Friday, December 14, 2018

We Have 12 Years to Stop Climate Catastrophe.  These Young Activists Have a Plan.

In the wake of the stark U.N. report, direct-action groups like Sunrise Movement and Extinction Rebellion are out to disrupt the fossil fuel economy.


A Sunrise Movement protester in San Francisco on Dec. 11, 2018. (Credit: Robert Raymond) Click to Enlarge.
On a clear and sunny morning in San Francisco’s downtown SoMa district, 40 people stand side by side with interlinked arms blocking the entrance to the San Francisco Federal Building.  Just a couple of weeks ago this city was shrouded in a suffocating blanket of wildfire smoke that had traveled down from giant blazes in the north.  But the haze has since cleared, and its absence has revealed a clarity of vision which stretches far beyond a healthier air quality index.
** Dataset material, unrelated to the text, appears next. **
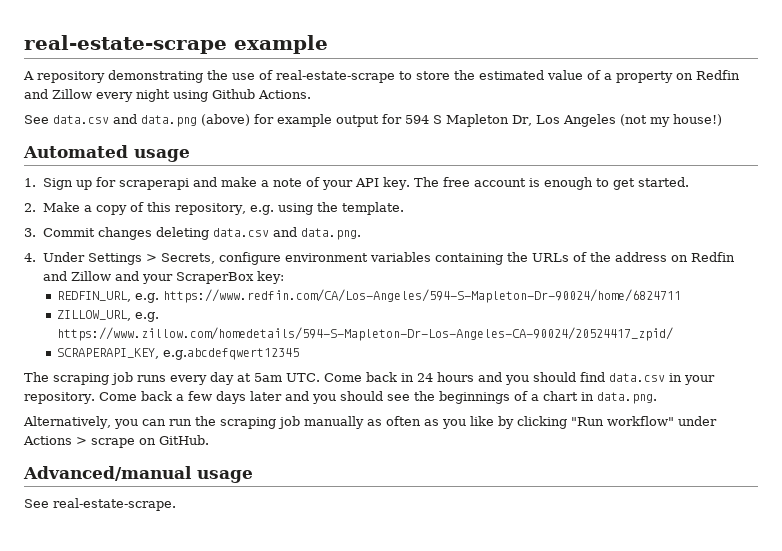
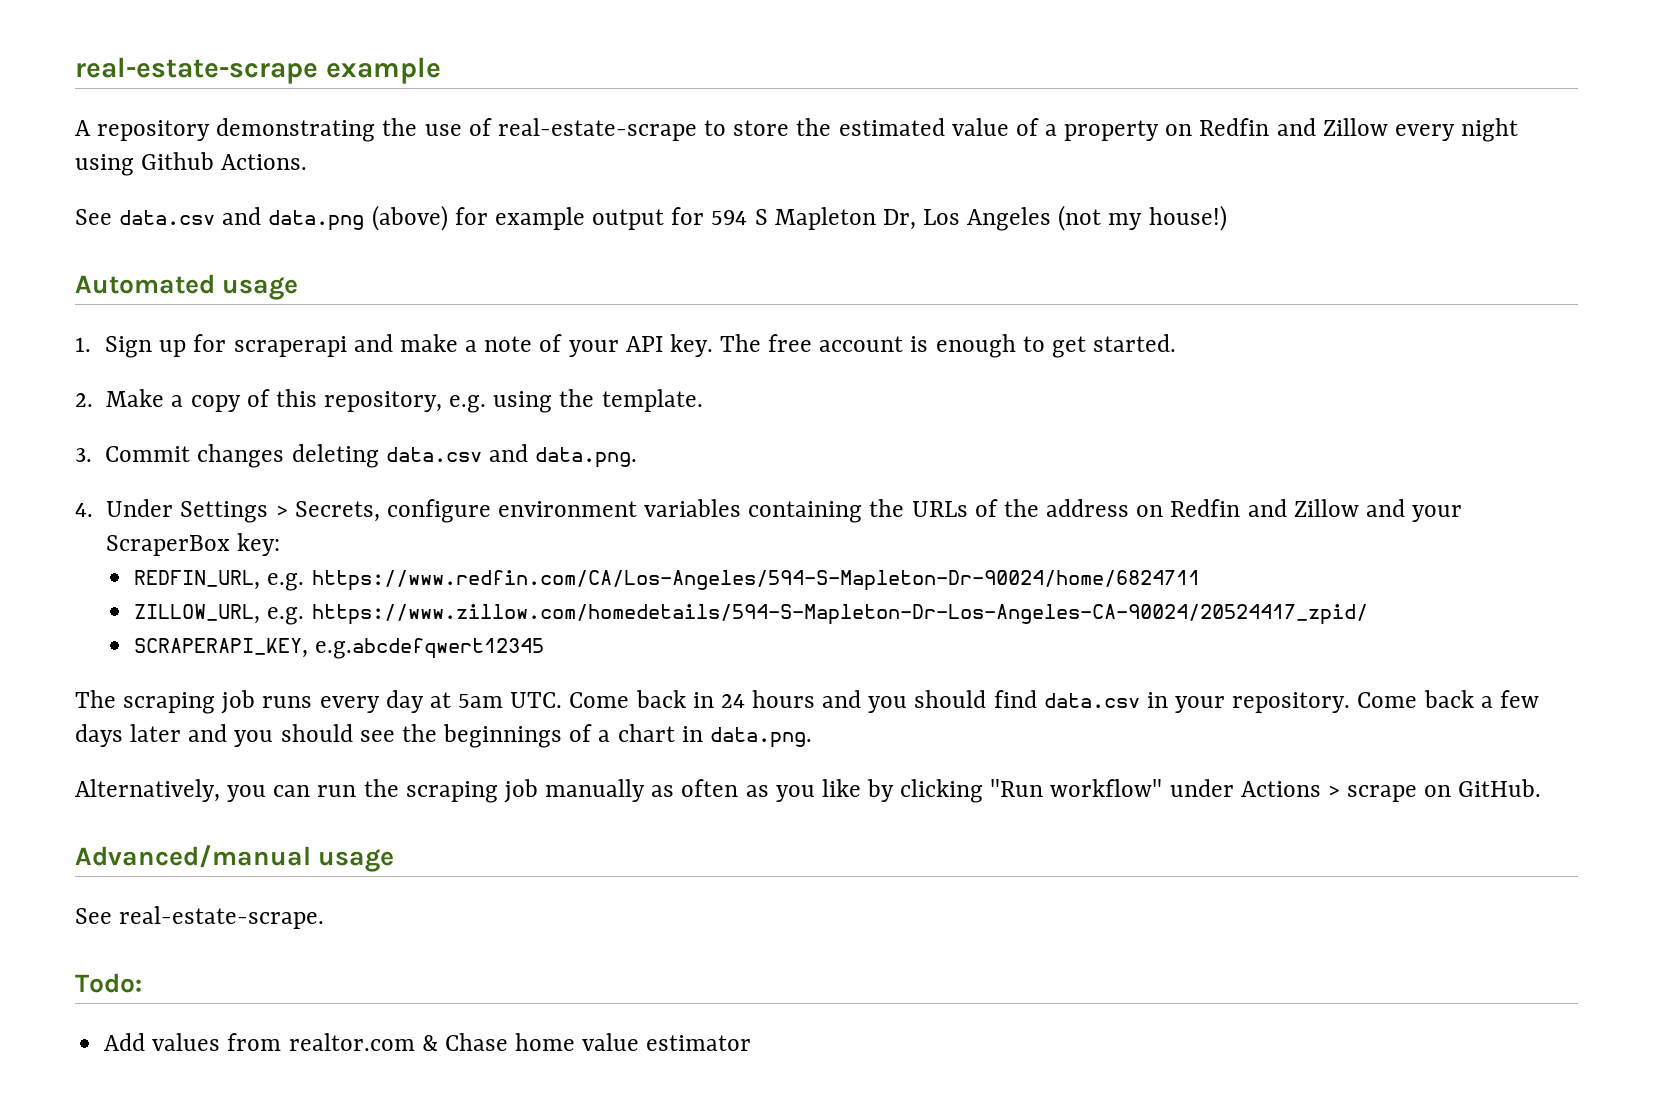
(176, 504) none -> [75,973,142,993] [104,1033,752,1051] // Todo: // Add values from realtor.com & Chase home value estimator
“I’m here today because we have a 12-year deadline,” Lydia Macy, 18, told HuffPost from behind a 40-foot banner that she was helping to hold up.  “Climate change is the No. 1 issue that we’re facing in the 21st century, and if we don’t fight we won’t have a world to live in.”

A student at Berkeley High School, Macy was joined by hundreds of others in this action organized by the Bay Area chapter of Sunrise Movement — a youth-led organization with the mission to stop climate change and create millions of good jobs in the process.  Sunrise Movement’s most recent campaign has been focused on putting pressure on members of Congress to support Rep.-elect Alexandria Ocasio-Cortez (D-N.Y.) in pushing for a Green New Deal, a policy proposal aiming to ensure a just and rapid transition to a decarbonized economy.

Following a day of sit-ins and protests on Monday outside the Capitol Hill office of House Minority Leader Nancy Pelosi (D-Calif.) — which drew in thousands and saw more than 130 arrested — the action in San Francisco on Tuesday also targeted Pelosi, whose local district office was just on the other side of the demonstrators’ human barricade.